-- DATA FOR THIS EXERCISE follows --

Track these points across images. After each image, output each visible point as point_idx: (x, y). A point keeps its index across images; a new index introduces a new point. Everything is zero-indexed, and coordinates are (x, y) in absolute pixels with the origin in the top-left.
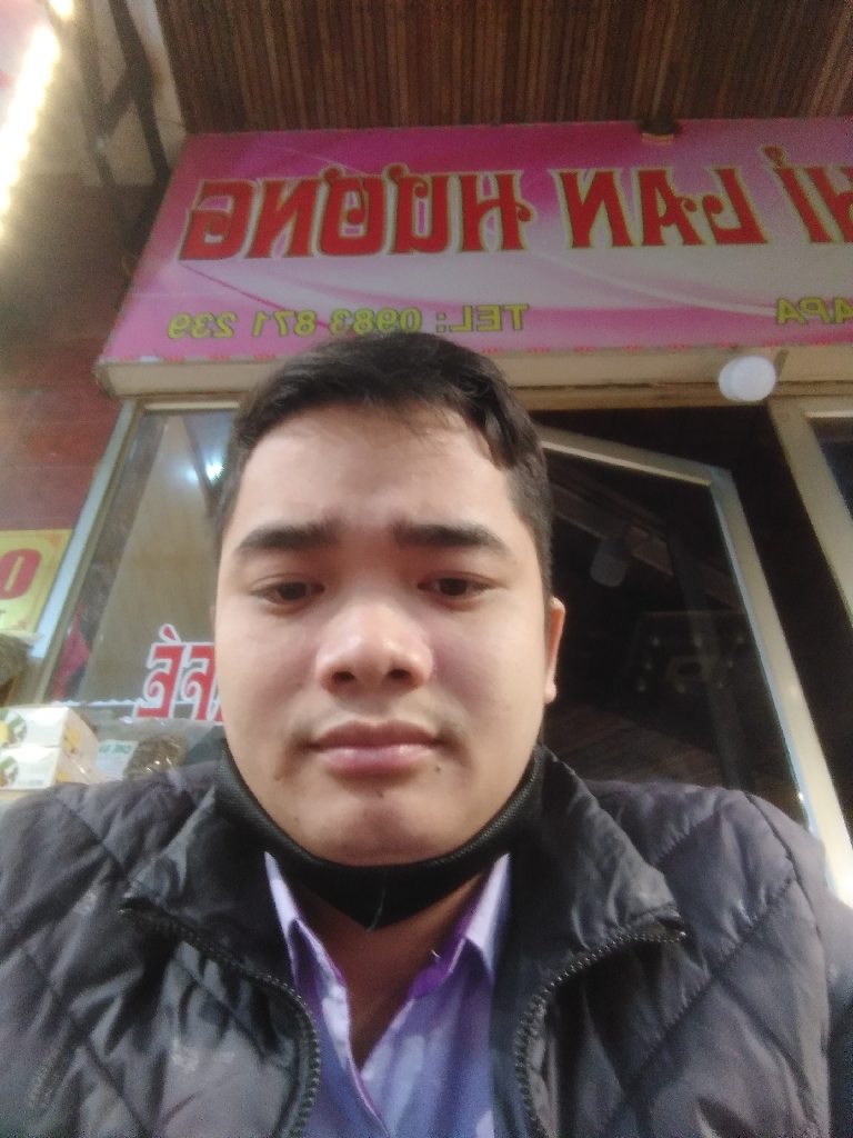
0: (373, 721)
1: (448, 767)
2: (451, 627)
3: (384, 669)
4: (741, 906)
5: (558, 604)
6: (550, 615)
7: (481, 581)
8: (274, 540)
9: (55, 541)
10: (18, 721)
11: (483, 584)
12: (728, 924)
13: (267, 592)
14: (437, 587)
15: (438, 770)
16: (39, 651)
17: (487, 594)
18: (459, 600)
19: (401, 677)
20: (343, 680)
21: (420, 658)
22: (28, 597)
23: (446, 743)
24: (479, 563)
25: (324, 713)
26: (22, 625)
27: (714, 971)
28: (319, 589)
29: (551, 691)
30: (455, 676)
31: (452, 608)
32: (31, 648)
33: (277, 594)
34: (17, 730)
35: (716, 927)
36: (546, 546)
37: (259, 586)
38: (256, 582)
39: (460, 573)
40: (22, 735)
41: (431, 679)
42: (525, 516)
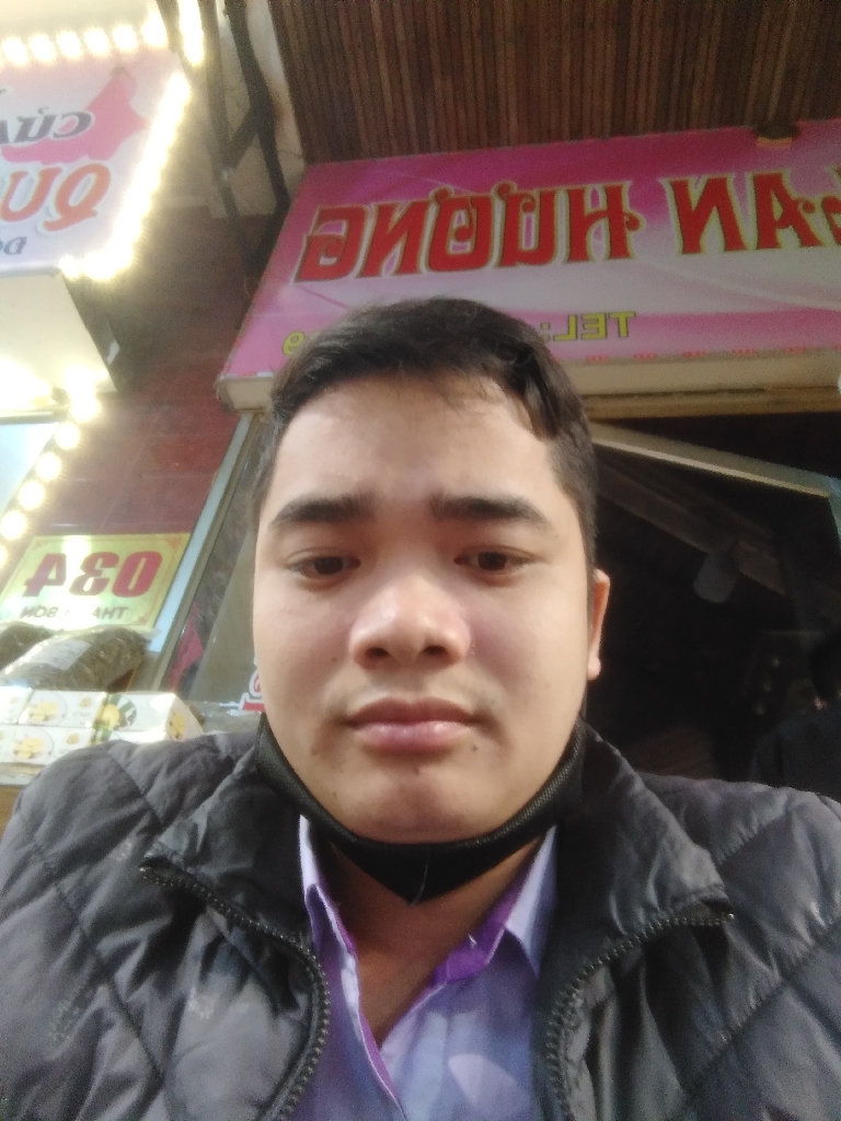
0: (406, 697)
1: (484, 744)
2: (488, 602)
3: (419, 645)
4: (815, 909)
5: (603, 577)
6: (593, 589)
7: (521, 555)
8: (310, 513)
9: (174, 544)
10: (129, 706)
11: (523, 559)
12: (800, 926)
13: (303, 566)
14: (475, 561)
15: (475, 749)
16: (156, 645)
17: (526, 569)
18: (498, 575)
19: (437, 653)
20: (377, 656)
21: (456, 636)
22: (147, 595)
23: (482, 720)
24: (517, 536)
25: (357, 689)
26: (143, 621)
27: (783, 973)
28: (355, 563)
29: (595, 667)
30: (492, 654)
31: (491, 584)
32: (149, 642)
33: (313, 568)
34: (128, 714)
35: (787, 929)
36: (590, 518)
37: (295, 559)
38: (292, 555)
39: (501, 547)
40: (132, 718)
41: (469, 654)
42: (568, 488)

-- DATA FOR THIS EXERCISE concluded --

[ACTIVITY]: For this task, give again exactly the lines from the line with "12: (728, 924)" through the end of the entries, including both ends, and omit the pictures.

[ANSWER AREA]:
12: (728, 924)
13: (267, 592)
14: (437, 587)
15: (438, 770)
16: (39, 651)
17: (487, 594)
18: (459, 600)
19: (401, 677)
20: (343, 680)
21: (420, 658)
22: (28, 597)
23: (446, 743)
24: (479, 563)
25: (324, 713)
26: (22, 625)
27: (714, 971)
28: (319, 589)
29: (551, 691)
30: (455, 676)
31: (452, 608)
32: (31, 648)
33: (277, 594)
34: (17, 730)
35: (716, 927)
36: (546, 546)
37: (259, 586)
38: (256, 582)
39: (460, 573)
40: (22, 735)
41: (431, 679)
42: (525, 516)
0: (406, 697)
1: (484, 744)
2: (488, 602)
3: (419, 645)
4: (815, 909)
5: (603, 577)
6: (593, 589)
7: (521, 555)
8: (310, 513)
9: (174, 544)
10: (129, 706)
11: (523, 559)
12: (800, 926)
13: (303, 566)
14: (475, 561)
15: (475, 749)
16: (156, 645)
17: (526, 569)
18: (498, 575)
19: (437, 653)
20: (377, 656)
21: (456, 636)
22: (147, 595)
23: (482, 720)
24: (517, 536)
25: (357, 689)
26: (143, 621)
27: (783, 973)
28: (355, 563)
29: (595, 667)
30: (492, 654)
31: (491, 584)
32: (149, 642)
33: (313, 568)
34: (128, 714)
35: (787, 929)
36: (590, 518)
37: (295, 559)
38: (292, 555)
39: (501, 547)
40: (132, 718)
41: (469, 654)
42: (568, 488)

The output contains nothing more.